Startling information revealed in the article below.
The Price of America’s Inability to Track Child Deaths from Abuse and Neglect? Sometimes, More Lives. — ProPublica
Experts have long suspected that the United States badly undercounts the number of children who die from abuse and neglect. The voluntary reporting system relied on for decades may be off by at least 200%, they say, missing thousands of fatalities.

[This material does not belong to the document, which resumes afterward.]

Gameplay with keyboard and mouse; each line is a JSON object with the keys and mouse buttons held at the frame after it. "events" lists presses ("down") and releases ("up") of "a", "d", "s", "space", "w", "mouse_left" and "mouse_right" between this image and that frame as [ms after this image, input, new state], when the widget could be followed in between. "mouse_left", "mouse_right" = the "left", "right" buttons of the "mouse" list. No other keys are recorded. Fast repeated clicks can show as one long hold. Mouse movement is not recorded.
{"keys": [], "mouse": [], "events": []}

In 2012, Congress moved to make information about the deaths more accessible to the public by requiring states to release detailed reports on child fatalities and near-fatalities. But when The Boston Globe and ProPublica set out to collect these reports, it turned into a frustrating, three-year slog through child welfare offices from Maine to Hawaii.
The article goes on to show several states do not comply with the federal law at all and several more putting up barriers, making the information far from "accessible." This is troubling.
Without reliable information on child abuse, officials are unable to craft fact-driven policies and prevention efforts, said Vincent Palusci, a professor of pediatrics at NYU School of Medicine and a nationally regarded expert in child abuse. Instead, they are left to react to the most extreme, headline-grabbing cases with little notion of broader, systemic patterns or warning signs within individual families.
It's rather odd, IMO, that states are not required to put proven cases of neglect and abuse into a database. In this, the information age, the one thing social service providers lack is accurate information on child abuse.
If there were stronger mechanisms for collecting and disclosing data, Indiana officials might have been able to do more to save Micahyah Crockett.
Micahyah was just one of many...many thousands across the country, unfortunately.